The first ship-based ocean alkalinity enhancement (OAE) experiment just delivered results. Woods Hole Oceanographic Institution poured 65,000 litres of sodium hydroxide into the Gulf of Maine in August 2025, and the findings are cautiously encouraging: 2–10 tonnes of CO₂ removed in four days, with up to 50 tonnes estimated total. No significant impact on marine life detected.
Adam Subhas and his team presented these findings at the Ocean Sciences Meeting 2026 in Glasgow. “We can definitely say that there was additional CO₂ uptake as a result of this experiment,” Subhas said.
The Honest Caveats
This isn’t a blank check for ocean CDR. Subhas acknowledged a critical gap: they haven’t yet estimated the emissions required to manufacture the sodium hydroxide and transport it to the site. Without that lifecycle analysis, net removal is unconfirmed.
That honesty matters. Several companies are already selling carbon credits based on alkalinity enhancement. Having non-commercial, independent trials that publish openly — including the uncomfortable questions — is exactly what the field needs.
What OAE Actually Does
The oceans have absorbed over a quarter of humanity’s excess CO₂, which is acidifying seawater and threatening marine organisms. OAE works by adding alkaline substances to counteract this acidification, which simultaneously increases the ocean’s capacity to absorb more CO₂ from the atmosphere.
Think of it as restoring the ocean’s natural carbon sink capacity rather than engineering something entirely new.
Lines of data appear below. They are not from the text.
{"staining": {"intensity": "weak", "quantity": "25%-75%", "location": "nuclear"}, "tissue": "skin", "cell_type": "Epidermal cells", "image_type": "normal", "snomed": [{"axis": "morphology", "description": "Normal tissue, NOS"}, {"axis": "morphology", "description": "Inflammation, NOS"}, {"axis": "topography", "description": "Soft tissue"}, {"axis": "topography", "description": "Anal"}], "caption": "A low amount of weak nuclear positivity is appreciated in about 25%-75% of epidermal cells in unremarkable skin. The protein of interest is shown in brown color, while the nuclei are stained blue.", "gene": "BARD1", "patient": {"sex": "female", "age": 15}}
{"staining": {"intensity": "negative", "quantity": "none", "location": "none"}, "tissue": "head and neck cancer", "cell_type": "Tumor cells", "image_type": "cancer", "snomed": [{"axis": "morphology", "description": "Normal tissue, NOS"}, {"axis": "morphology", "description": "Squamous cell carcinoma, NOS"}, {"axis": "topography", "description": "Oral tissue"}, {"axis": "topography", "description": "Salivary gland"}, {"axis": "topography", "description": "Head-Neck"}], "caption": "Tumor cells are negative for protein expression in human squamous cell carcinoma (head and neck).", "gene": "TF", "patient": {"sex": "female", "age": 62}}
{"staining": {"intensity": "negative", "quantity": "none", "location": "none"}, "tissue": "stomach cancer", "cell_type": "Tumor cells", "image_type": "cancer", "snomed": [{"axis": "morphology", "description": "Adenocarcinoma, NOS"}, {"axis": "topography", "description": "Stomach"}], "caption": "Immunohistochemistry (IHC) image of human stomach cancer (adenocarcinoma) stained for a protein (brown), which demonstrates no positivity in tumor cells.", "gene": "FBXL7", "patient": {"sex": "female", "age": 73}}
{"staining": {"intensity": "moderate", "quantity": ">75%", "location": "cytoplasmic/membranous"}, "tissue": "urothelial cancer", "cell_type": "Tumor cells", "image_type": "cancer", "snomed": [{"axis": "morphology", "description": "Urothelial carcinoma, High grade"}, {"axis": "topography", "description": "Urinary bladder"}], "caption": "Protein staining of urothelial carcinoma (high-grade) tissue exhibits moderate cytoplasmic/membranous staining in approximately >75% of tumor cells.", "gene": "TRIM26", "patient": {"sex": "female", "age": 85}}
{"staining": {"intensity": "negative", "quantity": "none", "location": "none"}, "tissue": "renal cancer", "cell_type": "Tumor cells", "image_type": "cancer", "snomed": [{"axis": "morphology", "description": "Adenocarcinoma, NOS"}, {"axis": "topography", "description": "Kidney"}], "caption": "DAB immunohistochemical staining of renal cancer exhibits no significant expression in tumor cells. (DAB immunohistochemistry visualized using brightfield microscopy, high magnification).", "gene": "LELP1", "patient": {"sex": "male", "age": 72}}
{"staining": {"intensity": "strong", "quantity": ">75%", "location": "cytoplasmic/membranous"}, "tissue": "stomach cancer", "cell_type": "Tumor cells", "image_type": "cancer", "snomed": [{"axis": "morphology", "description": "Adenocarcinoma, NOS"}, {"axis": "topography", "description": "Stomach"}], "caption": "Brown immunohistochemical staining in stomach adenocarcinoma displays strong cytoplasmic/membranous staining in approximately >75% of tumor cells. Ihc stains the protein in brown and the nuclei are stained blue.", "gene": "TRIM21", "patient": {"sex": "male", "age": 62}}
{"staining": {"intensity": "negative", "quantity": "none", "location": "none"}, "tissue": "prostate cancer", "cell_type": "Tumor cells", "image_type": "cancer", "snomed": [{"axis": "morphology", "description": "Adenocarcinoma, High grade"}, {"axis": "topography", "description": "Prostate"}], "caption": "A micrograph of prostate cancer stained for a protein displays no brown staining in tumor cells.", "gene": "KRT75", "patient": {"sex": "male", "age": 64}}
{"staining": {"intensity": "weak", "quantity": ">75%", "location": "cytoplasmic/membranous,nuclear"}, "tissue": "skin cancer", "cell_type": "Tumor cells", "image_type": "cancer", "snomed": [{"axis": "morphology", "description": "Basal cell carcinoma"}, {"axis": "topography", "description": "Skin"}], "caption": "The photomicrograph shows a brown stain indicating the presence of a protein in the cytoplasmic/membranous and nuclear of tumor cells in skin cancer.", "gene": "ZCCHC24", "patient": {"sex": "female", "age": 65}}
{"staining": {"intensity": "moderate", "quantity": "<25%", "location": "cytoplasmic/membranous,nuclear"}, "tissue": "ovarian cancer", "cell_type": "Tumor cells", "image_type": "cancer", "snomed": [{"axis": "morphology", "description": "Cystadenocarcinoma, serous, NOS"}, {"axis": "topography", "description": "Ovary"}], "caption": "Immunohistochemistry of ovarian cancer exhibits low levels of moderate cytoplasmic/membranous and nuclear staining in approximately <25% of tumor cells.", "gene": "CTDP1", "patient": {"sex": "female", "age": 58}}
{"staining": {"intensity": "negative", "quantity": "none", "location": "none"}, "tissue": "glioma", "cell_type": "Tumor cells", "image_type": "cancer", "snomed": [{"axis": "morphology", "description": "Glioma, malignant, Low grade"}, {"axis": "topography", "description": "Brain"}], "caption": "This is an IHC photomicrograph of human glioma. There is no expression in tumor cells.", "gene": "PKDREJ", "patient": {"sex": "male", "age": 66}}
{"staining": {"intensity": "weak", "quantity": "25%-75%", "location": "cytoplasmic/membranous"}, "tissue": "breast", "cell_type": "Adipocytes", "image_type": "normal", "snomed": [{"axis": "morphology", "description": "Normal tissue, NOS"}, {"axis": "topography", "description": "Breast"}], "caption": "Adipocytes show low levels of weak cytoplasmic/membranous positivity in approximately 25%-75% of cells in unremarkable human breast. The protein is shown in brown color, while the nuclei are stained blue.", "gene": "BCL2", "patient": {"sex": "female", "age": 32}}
Researchers are testing multiple approaches: adding magnesium hydroxide to wastewater outflows, spreading ground olivine on coastlines, and pumping seawater through land-based treatment plants. Each has different cost profiles, scalability constraints, and ecological questions.
CDI’s View
Ocean CDR is one of the pathways we watch closely. The scale potential is enormous — oceans cover 71% of Earth’s surface and already store vastly more carbon than the atmosphere. But scale potential and proven, measurable removal are different things. This trial is a step toward the evidence base ocean CDR needs. Many more are needed.